Summary: God will forgive your sins, but the scars will always be there. Sin is horrible, it destroys everything and everyone it touches; but sin can be forgiven. Thank God! What we need to know is that when we commit sin, we are starting a process that may contin

Opening illustration: Couple of years ago while Dennis and his wife were driving on an expressway heading to New York city, we saw a driver turn left into a median turnaround that was intended for emergency vehicles only. He was planning to make a U-turn and head back the other way.

Looking to his right, the driver waited for an opening in oncoming traffic, so he failed to notice that a police car was backing up toward him on his left. Finally seeing an opening in traffic, the U-turn driver pulled out and rammed into the back of the police car.

It’s not unusual for us to think we can get away with doing something wrong. After King David committed adultery with Bathsheba, he too was focused on “getting away with it.” But he was on a collision course with Nathan. His adultery, deceit, and murder “displeased the Lord” (2 Samuel 11: 27), so when Nathan exposed David’s grievous sin, the king was deeply remorseful. He confessed, repented, and received God’s forgiveness. But the consequences of his sin never departed from his household (12: 10).

If you’ve been trying to get away with something, remember that “your sin will find you out” (Numbers 32: 23). Turn yourself in to God. Don’t hide. Instead, seek His gracious forgiveness. (Illustration from Dennis Fisher, Our Daily Bread)

[Dataset excerpts]
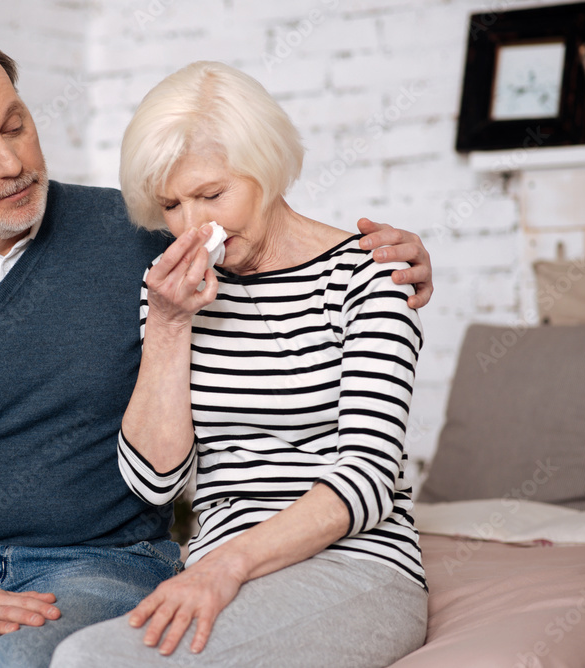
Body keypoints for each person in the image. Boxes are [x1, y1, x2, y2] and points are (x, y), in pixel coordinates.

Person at [0, 27, 433, 668]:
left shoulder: (143, 235)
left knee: (30, 663)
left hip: (97, 567)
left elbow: (268, 245)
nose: (11, 162)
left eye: (16, 125)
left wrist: (393, 260)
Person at [50, 61, 428, 668]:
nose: (193, 226)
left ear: (268, 169)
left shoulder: (370, 276)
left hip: (356, 565)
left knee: (94, 661)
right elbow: (154, 482)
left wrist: (228, 566)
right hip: (220, 569)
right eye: (172, 205)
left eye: (212, 195)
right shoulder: (173, 294)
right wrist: (169, 327)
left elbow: (368, 477)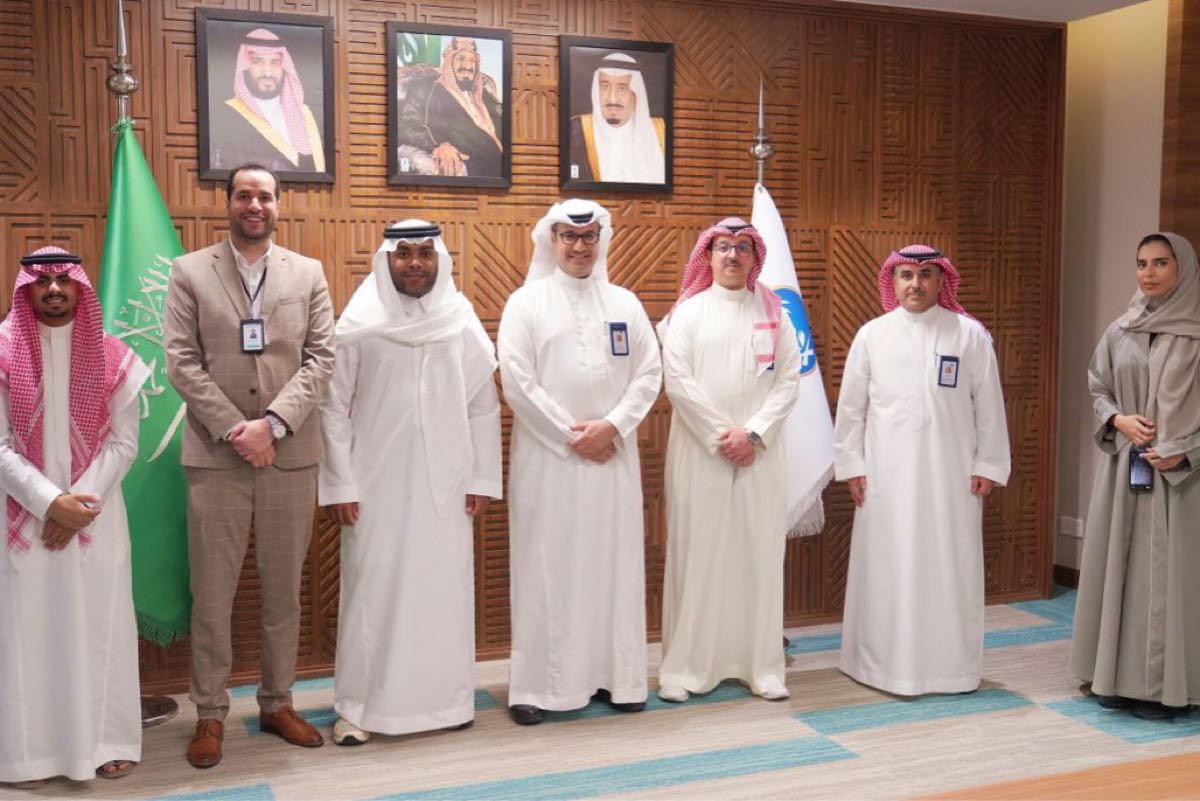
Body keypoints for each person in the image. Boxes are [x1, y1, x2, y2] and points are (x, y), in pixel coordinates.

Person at [165, 163, 335, 767]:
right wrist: (239, 429)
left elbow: (322, 358)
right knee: (212, 594)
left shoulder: (307, 273)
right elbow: (181, 360)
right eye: (244, 195)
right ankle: (210, 713)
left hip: (291, 455)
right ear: (228, 203)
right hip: (217, 457)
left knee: (283, 593)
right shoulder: (190, 271)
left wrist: (274, 424)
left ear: (278, 204)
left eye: (264, 196)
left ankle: (277, 703)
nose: (254, 205)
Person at [318, 220, 502, 745]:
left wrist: (481, 477)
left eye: (425, 252)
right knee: (373, 592)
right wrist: (340, 485)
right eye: (404, 254)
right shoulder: (360, 321)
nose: (415, 263)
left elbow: (482, 404)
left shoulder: (458, 318)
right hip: (375, 483)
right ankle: (359, 710)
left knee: (442, 592)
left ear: (439, 258)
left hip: (447, 484)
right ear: (387, 261)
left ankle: (446, 704)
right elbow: (331, 406)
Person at [498, 199, 661, 725]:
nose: (579, 246)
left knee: (613, 564)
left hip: (613, 457)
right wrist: (574, 436)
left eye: (589, 236)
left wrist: (612, 426)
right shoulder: (526, 303)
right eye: (569, 236)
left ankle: (619, 678)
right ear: (552, 240)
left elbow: (649, 373)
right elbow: (517, 381)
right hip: (549, 462)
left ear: (601, 240)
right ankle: (538, 688)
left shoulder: (625, 303)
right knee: (547, 567)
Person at [0, 247, 150, 787]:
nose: (54, 290)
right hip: (21, 518)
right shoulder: (1, 351)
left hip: (96, 518)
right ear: (26, 289)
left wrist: (76, 506)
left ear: (80, 287)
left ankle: (107, 741)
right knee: (28, 633)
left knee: (99, 626)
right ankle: (28, 755)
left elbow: (123, 444)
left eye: (64, 279)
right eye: (42, 281)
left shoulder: (114, 355)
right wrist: (48, 503)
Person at [833, 245, 1010, 696]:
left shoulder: (969, 335)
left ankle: (949, 669)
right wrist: (852, 465)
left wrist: (988, 463)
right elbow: (851, 410)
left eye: (926, 274)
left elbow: (989, 405)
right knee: (886, 565)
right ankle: (876, 666)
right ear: (893, 282)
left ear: (941, 281)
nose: (916, 284)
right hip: (885, 477)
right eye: (907, 275)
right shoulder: (872, 335)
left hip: (951, 478)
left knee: (949, 566)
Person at [656, 218, 801, 703]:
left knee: (758, 555)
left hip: (761, 454)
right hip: (702, 453)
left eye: (742, 247)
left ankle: (761, 668)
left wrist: (753, 433)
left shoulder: (775, 314)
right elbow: (678, 382)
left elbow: (789, 380)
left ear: (755, 257)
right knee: (697, 556)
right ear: (709, 255)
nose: (733, 255)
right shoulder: (688, 314)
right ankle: (684, 669)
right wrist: (725, 437)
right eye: (723, 247)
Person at [1070, 233, 1200, 720]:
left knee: (1172, 580)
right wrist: (1118, 420)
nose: (1149, 273)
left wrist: (1187, 450)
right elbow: (1098, 387)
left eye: (1161, 263)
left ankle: (1168, 688)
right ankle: (1115, 678)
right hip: (1127, 468)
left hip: (1183, 480)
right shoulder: (1120, 329)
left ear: (1183, 268)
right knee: (1121, 570)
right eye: (1142, 263)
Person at [210, 28, 326, 174]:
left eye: (275, 62)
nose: (267, 72)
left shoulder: (305, 114)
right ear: (245, 66)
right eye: (257, 62)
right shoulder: (226, 115)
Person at [394, 37, 503, 178]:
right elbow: (406, 125)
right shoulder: (426, 88)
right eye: (461, 58)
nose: (468, 66)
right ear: (449, 60)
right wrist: (439, 144)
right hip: (475, 170)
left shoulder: (483, 94)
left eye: (472, 60)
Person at [566, 52, 665, 184]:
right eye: (604, 87)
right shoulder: (576, 130)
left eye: (622, 88)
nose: (612, 99)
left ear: (636, 94)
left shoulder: (661, 132)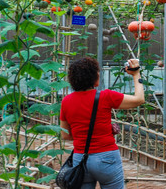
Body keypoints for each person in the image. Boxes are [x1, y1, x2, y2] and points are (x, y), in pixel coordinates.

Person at [60, 57, 145, 189]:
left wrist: (87, 134)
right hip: (106, 157)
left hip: (80, 159)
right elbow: (139, 99)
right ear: (94, 77)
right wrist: (136, 73)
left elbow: (65, 135)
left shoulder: (66, 101)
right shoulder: (106, 96)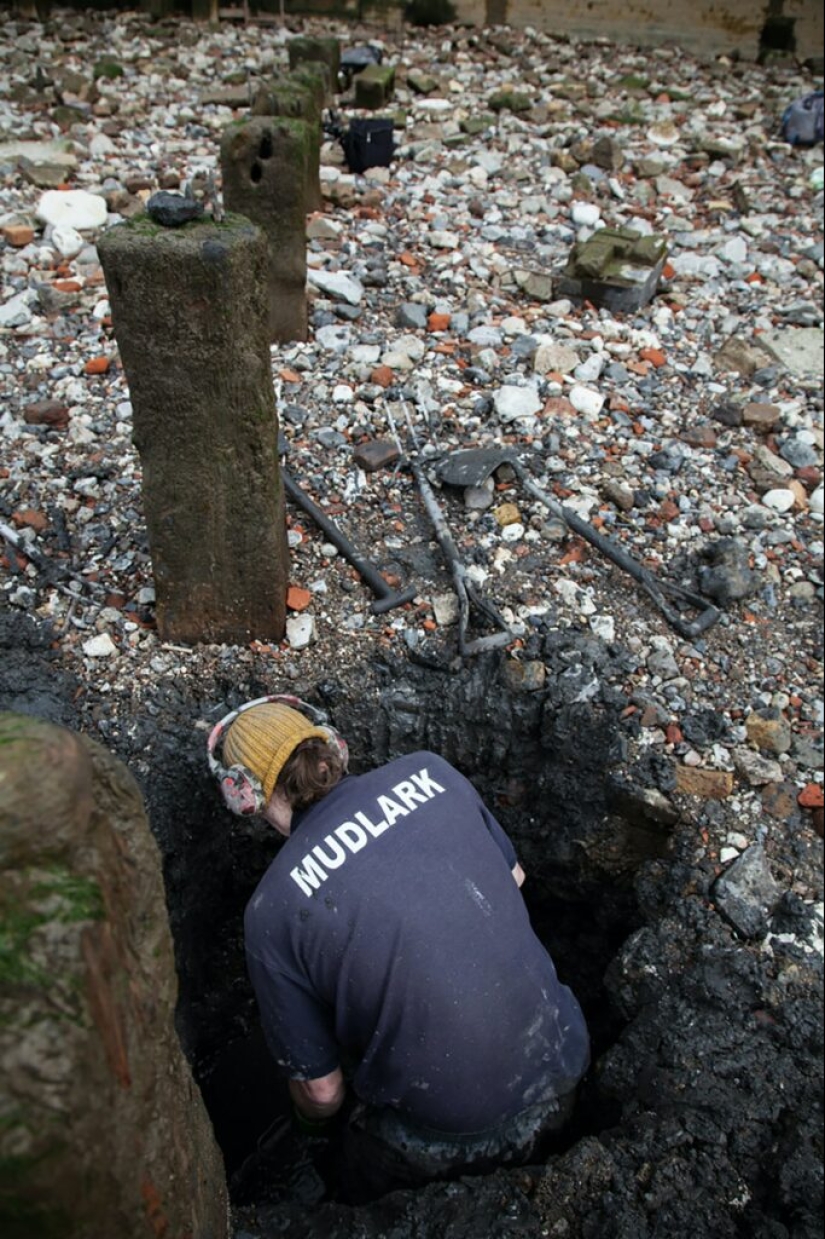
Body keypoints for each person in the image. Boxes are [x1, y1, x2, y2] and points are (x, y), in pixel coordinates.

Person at [208, 695, 590, 1202]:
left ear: (244, 796)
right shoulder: (431, 771)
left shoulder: (272, 910)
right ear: (330, 747)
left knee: (351, 1176)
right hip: (566, 1054)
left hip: (458, 1133)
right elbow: (513, 880)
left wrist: (312, 1134)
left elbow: (322, 1093)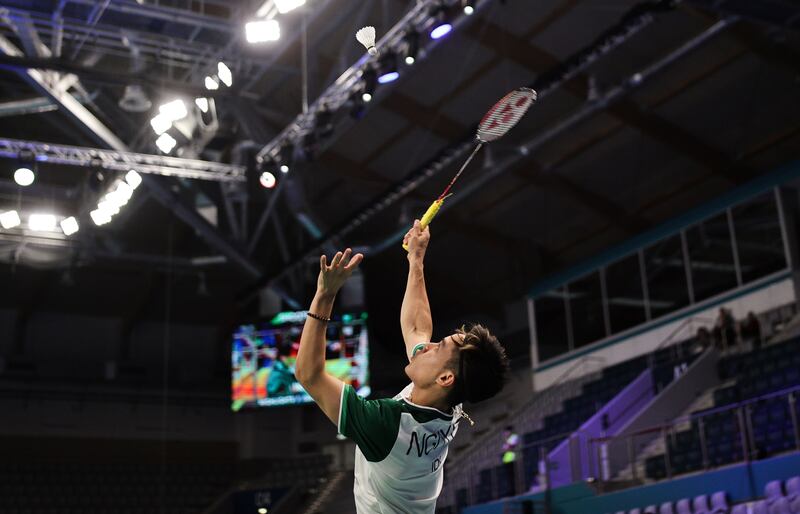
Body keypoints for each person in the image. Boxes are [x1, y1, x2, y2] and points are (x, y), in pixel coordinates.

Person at [295, 220, 509, 513]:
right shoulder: (450, 403)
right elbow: (417, 328)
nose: (428, 345)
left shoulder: (387, 425)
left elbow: (309, 375)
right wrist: (416, 259)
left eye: (439, 346)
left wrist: (324, 296)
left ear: (445, 378)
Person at [501, 425, 519, 496]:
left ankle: (515, 491)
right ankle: (511, 490)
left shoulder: (514, 437)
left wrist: (507, 444)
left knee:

YOUR TASKS.
1 > Write out the sermon on sin word for word, beginning at the words "Summary: God will" and stopping after "the other way.".
2 > Continue the sermon on sin from the point where it stops.

ANSWERS.
1 >
Summary: God will forgive your sins, but the scars will always be there. Sin is horrible, it destroys everything and everyone it touches; but sin can be forgiven. Thank God! What we need to know is that when we commit sin, we are starting a process that may contin

Opening illustration: Couple of years ago while Dennis and his wife were driving on an expressway heading to New York city, we saw a driver turn left into a median turnaround that was intended for emergency vehicles only. He was planning to make a U-turn and head back the other way.

2 >
Let us turn to 2 Samuel 12 and check out where David was headed to …

Introduction: The story goes on as you well know, but we shall stop here, having focused on Nathan’s divinely directed rebuke of David. In our lesson today we will give thought to David’s repentance and to the immediate consequences of his sin. But let us delve into this message by considering some very important lessons for us to learn from David’s sin and Nathan’s rebuke.

I do not know how many people I have known who refused to rebuke or even caution someone close to them, thinking that they are being a friend by being non-condemning. The fear of losing a friend because of the non-acceptance of the rebuke is also high. A good friend does not let us continue on the path to our own destruction. Nathan was acting as a prophet, but he was also acting like a friend. Would that we had more prophet-friends? Would that we were a prophet-friend to one on the path of destruction?

What will it take us to be saved from sin?

1. Acknowledge your sin (vs. 13a)

These words went to David’s heart, and removed the ban of hardening which pressed upon it. If David would have just said, “I have sinned” it would mean nothing and would also exhibit his non-seriousness of his act, but we see him confessing to the prophet, “I have sinned against the Lord.” He knows and acknowledges his sin and is seriously considering the heinous act he committed. This is a good sign of a thoroughly broken spirit ... There is no excuse, no cloaking, no palliation of the sin. There is no searching for a loophole ... no pretext put forward, no human weakness pleaded. He acknowledges his guilt openly, candidly, and without prevarication. How serious this confession was, we may see, Psalm 51: 1-19. That is, so far as concerns his own life. As by his own sentence, 2 Samuel 12: 5, thou dost deserve, and may expect to be done by my immediate stroke.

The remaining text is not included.